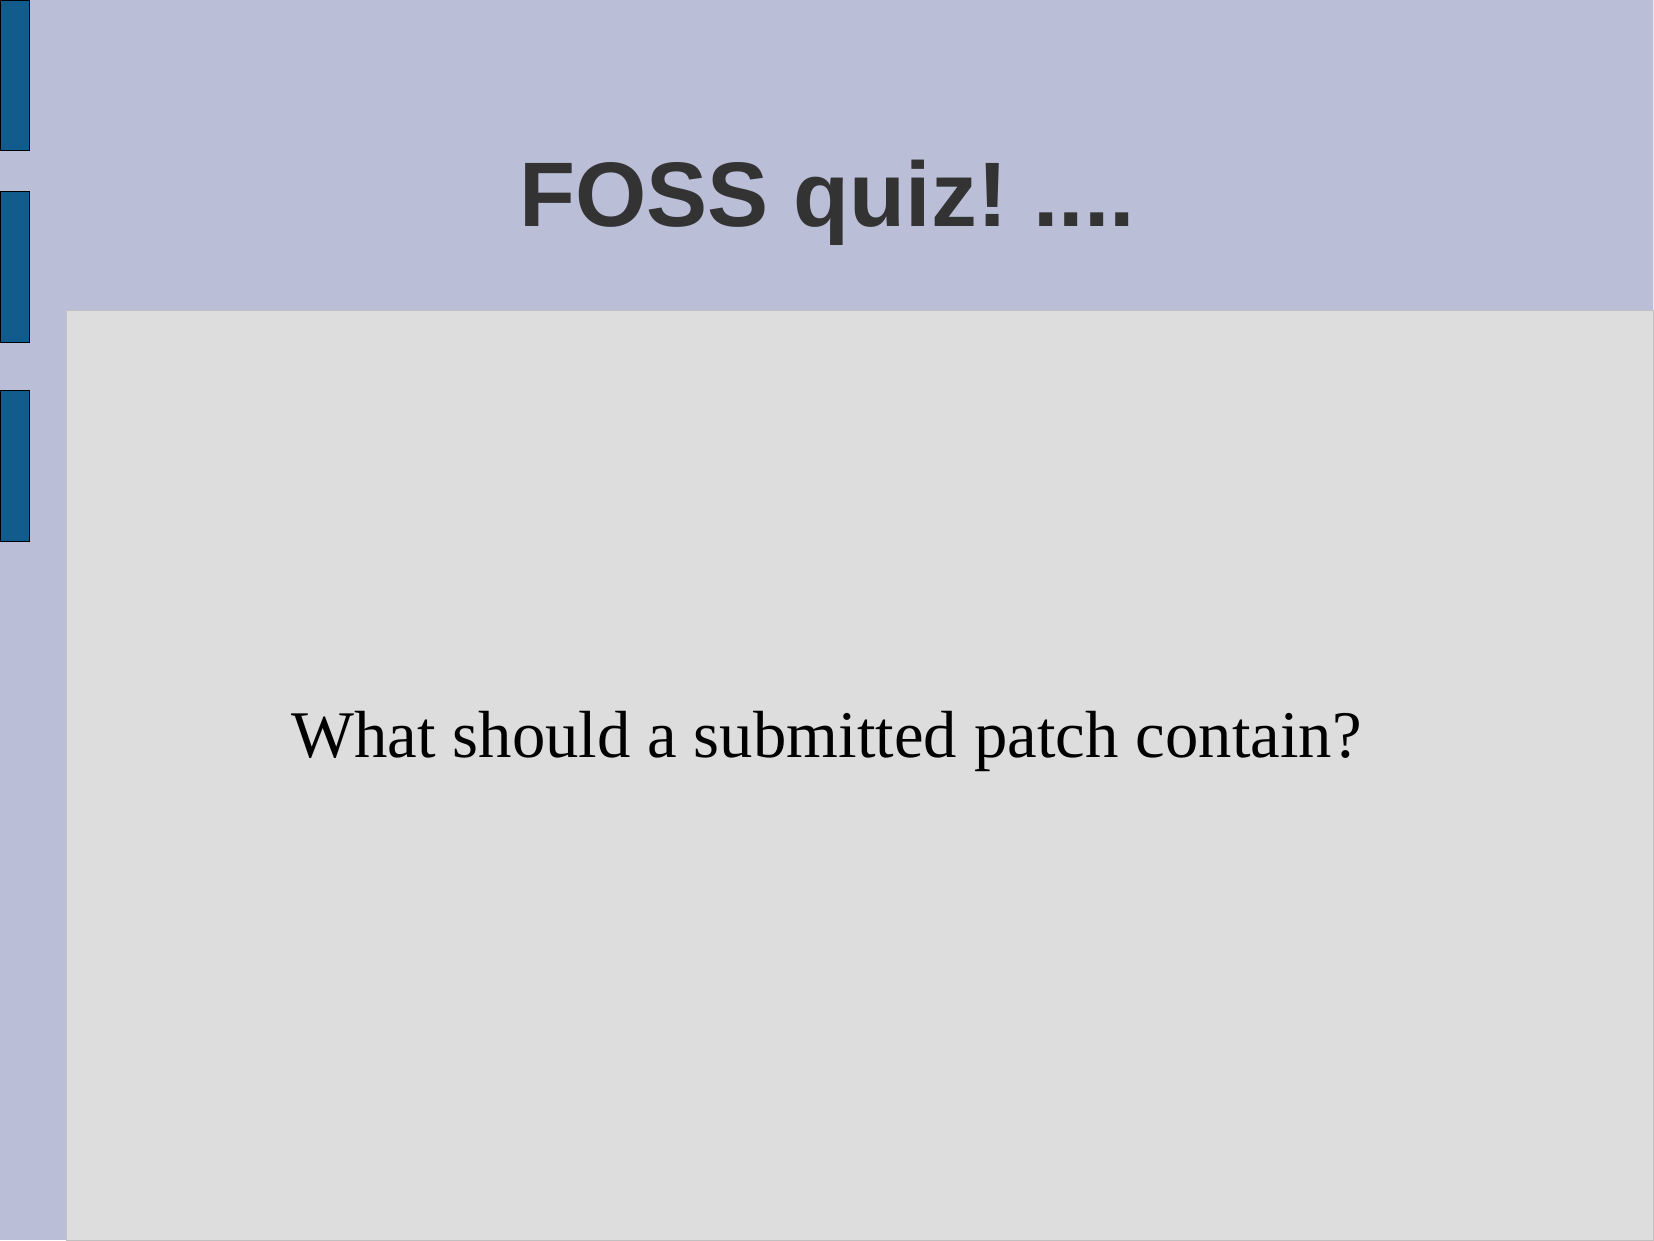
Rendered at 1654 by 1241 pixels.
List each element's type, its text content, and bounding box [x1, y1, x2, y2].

title FOSS quiz! .... [121, 98, 1534, 291]
subtitle What should a submitted patch contain? [121, 352, 1534, 1119]
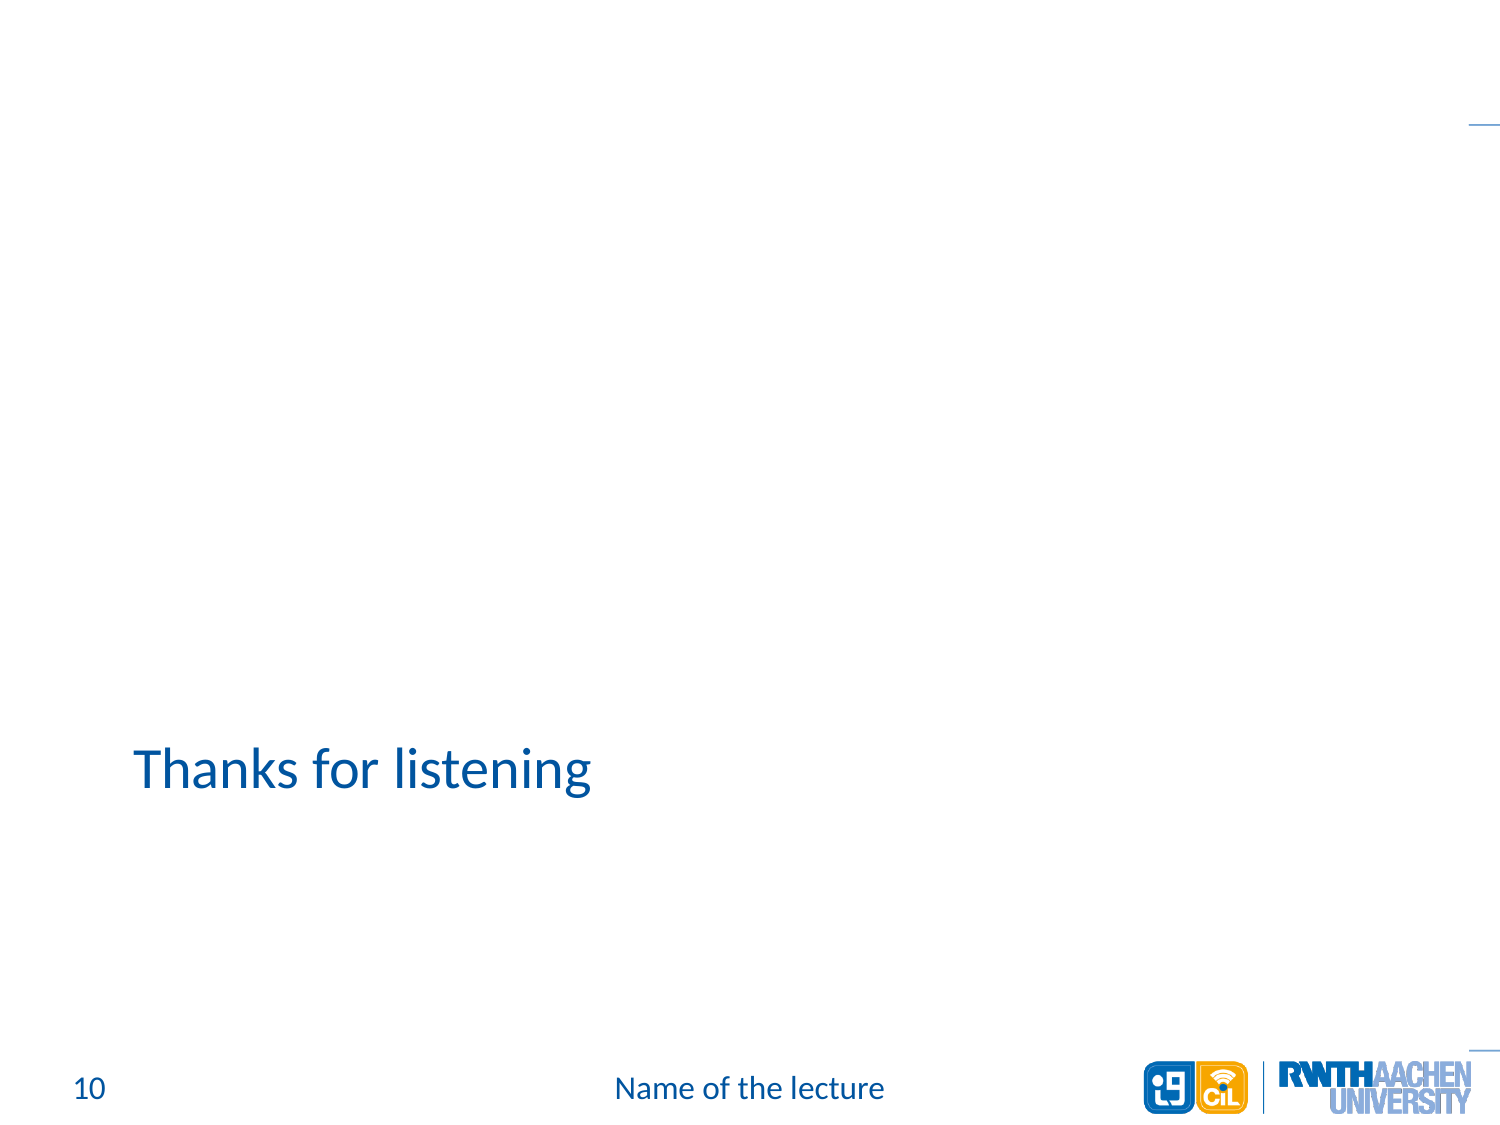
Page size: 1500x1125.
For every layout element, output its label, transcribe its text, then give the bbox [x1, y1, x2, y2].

text_box <Foliennummer> [57, 1058, 136, 1119]
text_box Name of the lecture [366, 1058, 1134, 1119]
text_box Thanks for listening [118, 722, 1394, 947]
picture [1143, 1061, 1471, 1114]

---*---

Reproduce every line of the items above character for character, leaving out the pictures.

Rendered at 1654 by 1241 pixels.
List each element's type, its text content, and bounding box [x1, y1, x2, y2].

title FOSS quiz! .... [121, 98, 1534, 291]
subtitle What should a submitted patch contain? [121, 352, 1534, 1119]
Page size: 1500x1125.
For every layout element, output its label, transcribe its text, then give the bbox [x1, y1, x2, y2].

text_box <Foliennummer> [57, 1058, 136, 1119]
text_box Name of the lecture [366, 1058, 1134, 1119]
text_box Thanks for listening [118, 722, 1394, 947]
picture [1143, 1061, 1471, 1114]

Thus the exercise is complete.